Supplied passage:
* * * *
That fix plus two more lines in the script seems to handle all
the cases I expect a script to be able to handle - over 2000
files so far.  It looks like I'll need to use manual editing
to handle the over 1000 files that a script could not handle
reliably.

For awk, I'd have to get familiar with its man entry first, and
I currently don't see enough reason to do that soon.

STFW works well once I know the correct name for what I'm
searching for, but not so well before then.

0
Robert
4/12/2014 3:16:47 AM
On 4/11/2014 4:08 AM, Janis Papanagnou wrote:
> On 11.04.2014 10:31, Janis Papanagnou wrote:
>> On 11.04.2014 04:10, Robert Miles wrote:
>>> [...]
>>>      count=$(grep Path: "$x" \
>>>        | grep -v Path:$ - \
>>>        | grep -v ^\>Path: - \
>>>        | grep -v ^\>\ Path: - \
>>>        | grep -v "n-Path:" - \
>>>        | grep -c Path: - )
>
>    count=$( awk '$1=="Path:" {c++}  END {print c}'  "$x" )
>
> seems all you need here in your concrete example.
>
> Note this condition is even stricter than the grep cascade. But it will
> (as your grep cascade) also trigger lines in the message body that start
> with "Path:". Is that possible? - To cover that you may want to exit if
> the body begins...
>
>    count=$( awk '$1=="Path:" {c++} !NF {exit(0)} END {print c}' "$x" )
>
> You see that with awk you can extend your program quite easily to handle
> data more accurately and perform functions that grep is incapable to do.
>
> Janis
>
>>> [...]

I doubt that would be suitable. I want to find all cases where a file
has two occurrence of Path: in positions suitable for the header of a
newsgroup post, but almost all the files should have at least one
occurrence.  I'm looking for cases where two or more newsgroup posts
were stored without the proper separation into separate files.

There are occasional cases where the second Path: does not occur at
the beginning of a line, but still needs to be counted, because it
appears that the first post was chopped off in the middle of a line,
and then Path: occurs next.
* * * *
Records supplied:
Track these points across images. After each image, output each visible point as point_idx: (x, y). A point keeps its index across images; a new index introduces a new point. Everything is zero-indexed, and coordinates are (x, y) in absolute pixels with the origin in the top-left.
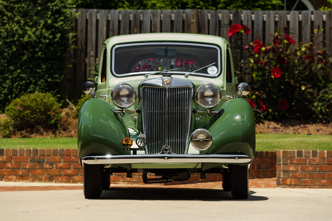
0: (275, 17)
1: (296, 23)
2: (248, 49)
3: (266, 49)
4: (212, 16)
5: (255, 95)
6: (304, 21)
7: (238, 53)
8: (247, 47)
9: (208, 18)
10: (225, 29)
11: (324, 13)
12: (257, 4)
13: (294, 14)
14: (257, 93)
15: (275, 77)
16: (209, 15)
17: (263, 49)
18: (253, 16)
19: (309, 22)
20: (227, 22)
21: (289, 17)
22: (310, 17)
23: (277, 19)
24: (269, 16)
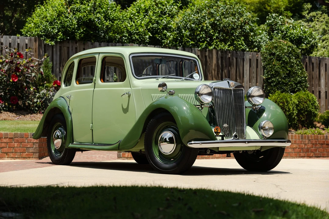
6: (13, 43)
13: (6, 37)
19: (16, 44)
21: (2, 40)
22: (17, 41)
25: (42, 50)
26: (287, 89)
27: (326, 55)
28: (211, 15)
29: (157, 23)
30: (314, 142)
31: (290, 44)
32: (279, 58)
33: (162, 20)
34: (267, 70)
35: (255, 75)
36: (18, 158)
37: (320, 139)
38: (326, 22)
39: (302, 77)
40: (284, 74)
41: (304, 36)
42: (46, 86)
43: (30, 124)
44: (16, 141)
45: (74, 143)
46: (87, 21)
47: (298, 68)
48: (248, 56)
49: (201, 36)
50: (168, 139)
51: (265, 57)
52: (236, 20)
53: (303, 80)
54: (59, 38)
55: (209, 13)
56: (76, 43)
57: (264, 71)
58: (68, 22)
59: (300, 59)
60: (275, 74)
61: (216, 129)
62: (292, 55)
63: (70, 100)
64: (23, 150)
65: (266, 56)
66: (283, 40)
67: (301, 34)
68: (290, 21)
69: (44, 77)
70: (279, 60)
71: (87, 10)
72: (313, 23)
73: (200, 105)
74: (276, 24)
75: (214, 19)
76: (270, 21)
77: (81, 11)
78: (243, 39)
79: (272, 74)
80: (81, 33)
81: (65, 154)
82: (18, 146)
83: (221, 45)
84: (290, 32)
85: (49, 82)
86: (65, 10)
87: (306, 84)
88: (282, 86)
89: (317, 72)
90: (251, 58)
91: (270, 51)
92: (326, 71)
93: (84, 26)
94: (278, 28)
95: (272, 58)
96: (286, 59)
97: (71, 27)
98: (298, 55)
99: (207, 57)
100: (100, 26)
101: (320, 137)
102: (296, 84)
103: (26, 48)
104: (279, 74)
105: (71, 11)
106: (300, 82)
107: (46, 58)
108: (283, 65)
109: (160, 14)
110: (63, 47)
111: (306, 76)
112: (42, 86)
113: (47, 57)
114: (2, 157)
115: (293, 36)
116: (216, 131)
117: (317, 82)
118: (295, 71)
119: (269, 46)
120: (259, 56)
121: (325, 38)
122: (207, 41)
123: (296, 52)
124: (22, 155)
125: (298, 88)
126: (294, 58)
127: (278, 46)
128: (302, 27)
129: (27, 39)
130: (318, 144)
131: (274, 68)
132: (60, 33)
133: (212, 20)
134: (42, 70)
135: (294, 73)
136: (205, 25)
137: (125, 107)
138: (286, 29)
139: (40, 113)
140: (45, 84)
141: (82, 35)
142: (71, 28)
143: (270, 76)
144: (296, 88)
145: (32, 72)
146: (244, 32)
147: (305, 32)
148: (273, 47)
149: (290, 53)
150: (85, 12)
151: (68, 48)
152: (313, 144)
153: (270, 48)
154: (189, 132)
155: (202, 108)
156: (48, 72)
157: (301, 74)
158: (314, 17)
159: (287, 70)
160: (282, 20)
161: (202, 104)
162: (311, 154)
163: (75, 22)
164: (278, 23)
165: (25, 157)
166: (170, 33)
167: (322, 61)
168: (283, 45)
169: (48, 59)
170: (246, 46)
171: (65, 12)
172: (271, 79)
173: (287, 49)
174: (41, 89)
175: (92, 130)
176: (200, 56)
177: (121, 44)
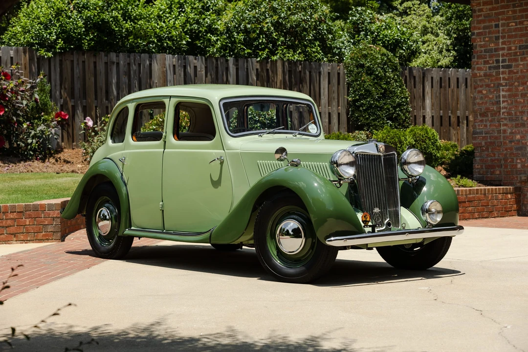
25: (35, 66)
26: (382, 115)
27: (429, 64)
28: (274, 10)
29: (198, 22)
31: (384, 50)
32: (370, 72)
33: (204, 19)
34: (354, 89)
35: (335, 95)
36: (32, 240)
38: (427, 15)
39: (402, 98)
40: (378, 94)
41: (403, 39)
42: (43, 119)
43: (29, 179)
44: (28, 216)
45: (132, 228)
46: (98, 22)
47: (396, 84)
48: (326, 68)
49: (260, 41)
50: (292, 231)
51: (350, 70)
52: (309, 17)
53: (404, 102)
54: (58, 47)
55: (270, 7)
56: (83, 54)
57: (348, 90)
58: (71, 24)
59: (399, 71)
60: (366, 94)
61: (365, 217)
62: (388, 67)
63: (123, 164)
64: (38, 229)
65: (352, 69)
66: (374, 45)
67: (398, 36)
68: (381, 17)
69: (40, 106)
70: (370, 75)
71: (99, 7)
72: (409, 17)
73: (337, 179)
74: (363, 23)
75: (278, 17)
76: (354, 18)
77: (90, 8)
78: (318, 44)
79: (361, 94)
80: (91, 39)
81: (116, 244)
82: (31, 224)
83: (289, 53)
84: (383, 33)
85: (48, 113)
86: (66, 6)
87: (408, 107)
88: (375, 111)
89: (420, 89)
90: (330, 71)
91: (357, 61)
92: (432, 87)
93: (94, 30)
94: (366, 28)
95: (360, 72)
96: (380, 72)
97: (75, 31)
98: (396, 67)
99: (270, 71)
100: (117, 29)
102: (395, 108)
103: (12, 64)
104: (370, 94)
105: (74, 8)
106: (399, 105)
107: (42, 79)
108: (376, 81)
109: (201, 10)
110: (65, 60)
111: (407, 95)
112: (37, 120)
113: (44, 77)
114: (8, 241)
115: (388, 39)
116: (364, 220)
117: (420, 104)
118: (393, 89)
119: (356, 54)
120: (342, 67)
121: (427, 39)
122: (269, 48)
123: (392, 62)
124: (37, 236)
125: (397, 114)
126: (390, 70)
127: (368, 53)
128: (398, 27)
129: (12, 50)
131: (363, 86)
132: (60, 40)
133: (276, 18)
134: (36, 96)
135: (391, 92)
136: (266, 26)
137: (216, 178)
138: (377, 30)
139: (36, 159)
140: (42, 116)
141: (91, 43)
142: (75, 33)
143: (357, 97)
144: (394, 113)
145: (22, 99)
146: (320, 34)
147: (403, 33)
148: (361, 55)
149: (385, 64)
150: (95, 9)
151: (72, 61)
153: (358, 57)
154: (327, 221)
155: (341, 185)
156: (45, 99)
157: (400, 93)
158: (410, 8)
159: (382, 88)
160: (371, 15)
161: (340, 178)
163: (81, 23)
164: (366, 20)
165: (41, 240)
166: (217, 37)
167: (426, 73)
168: (374, 52)
169: (45, 80)
170: (322, 54)
171: (66, 10)
172: (360, 102)
173: (381, 58)
174: (36, 124)
175: (163, 211)
176: (259, 70)
177: (147, 55)
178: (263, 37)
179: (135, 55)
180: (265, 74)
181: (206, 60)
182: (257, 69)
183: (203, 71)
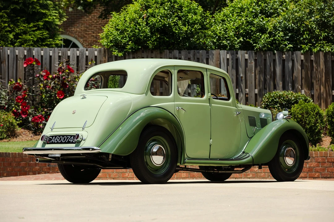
0: (59, 53)
1: (74, 58)
2: (39, 76)
3: (52, 77)
4: (10, 52)
5: (45, 112)
6: (80, 55)
7: (30, 79)
8: (38, 75)
9: (8, 53)
10: (21, 62)
11: (96, 50)
12: (44, 44)
13: (74, 50)
14: (46, 110)
15: (59, 98)
16: (9, 51)
17: (50, 76)
18: (42, 52)
19: (85, 57)
20: (22, 57)
21: (69, 53)
22: (85, 53)
23: (60, 54)
24: (54, 52)
30: (320, 160)
37: (329, 156)
46: (161, 27)
54: (129, 48)
80: (154, 41)
93: (157, 33)
99: (314, 62)
100: (177, 32)
101: (330, 154)
122: (312, 43)
130: (327, 162)
132: (131, 42)
133: (318, 17)
136: (310, 24)
141: (155, 43)
142: (142, 36)
152: (319, 162)
162: (316, 174)
176: (304, 61)
177: (205, 51)
178: (307, 34)
179: (194, 51)
180: (309, 64)
181: (255, 53)
182: (302, 61)
183: (252, 63)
* * * *
Problems to work on:
A) Answer these questions about the thread on counting "Path:" lines in saved newsgroup posts:
(i) How many files has the script handled so far?
(ii) Besides header lines, what other lines does Janis say both the awk command and the grep cascade would trigger on?
(iii) What kind of stored-post problem is Robert trying to find?
B) Continue the thread on counting "Path:" lines in saved newsgroup posts, starting after its final sentence.

Responses to the exercise:
A)
(i) Over 2000 files.
(ii) Lines in the message body that start with "Path:".
(iii) Cases where two or more newsgroup posts were stored without the proper separation into separate files.

B)
0
Robert
4/12/2014 3:27:45 AM
On 12.04.2014 05:27, Robert Miles wrote:
> On 4/11/2014 4:08 AM, Janis Papanagnou wrote:
>> On 11.04.2014 10:31, Janis Papanagnou wrote:
>>> On 11.04.2014 04:10, Robert Miles wrote:
>>>> [...]
>>>>      count=$(grep Path: "$x" \
>>>>        | grep -v Path:$ - \
>>>>        | grep -v ^\>Path: - \
>>>>        | grep -v ^\>\ Path: - \
>>>>        | grep -v "n-Path:" - \
>>>>        | grep -c Path: - )
>>
>>    count=$( awk '$1=="Path:" {c++}  END {print c}'  "$x" )
>>
>> seems all you need here in your concrete example.
>>
>> Note this condition is even stricter than the grep cascade. But it will
>> (as your grep cascade) also trigger lines in the message body that start
>> with "Path:". Is that possible? - To cover that you may want to exit if
>> the body begins...
>>
>>    count=$( awk '$1=="Path:" {c++} !NF {exit(0)} END {print c}' "$x" )
>>
>> You see that with awk you can extend your program quite easily to handle
>> data more accurately and perform functions that grep is incapable to do.
>>
>> Janis
>>
>>>> [...]
> 
> I doubt that would be suitable. I want to find all cases where a file
> has two occurrence of Path: in positions suitable for the header of a
> newsgroup post, but almost all the files should have at least one
> occurrence. 

Yes, so far so good.

> I'm looking for cases where two or more newsgroup posts
> were stored without the proper separation into separate files.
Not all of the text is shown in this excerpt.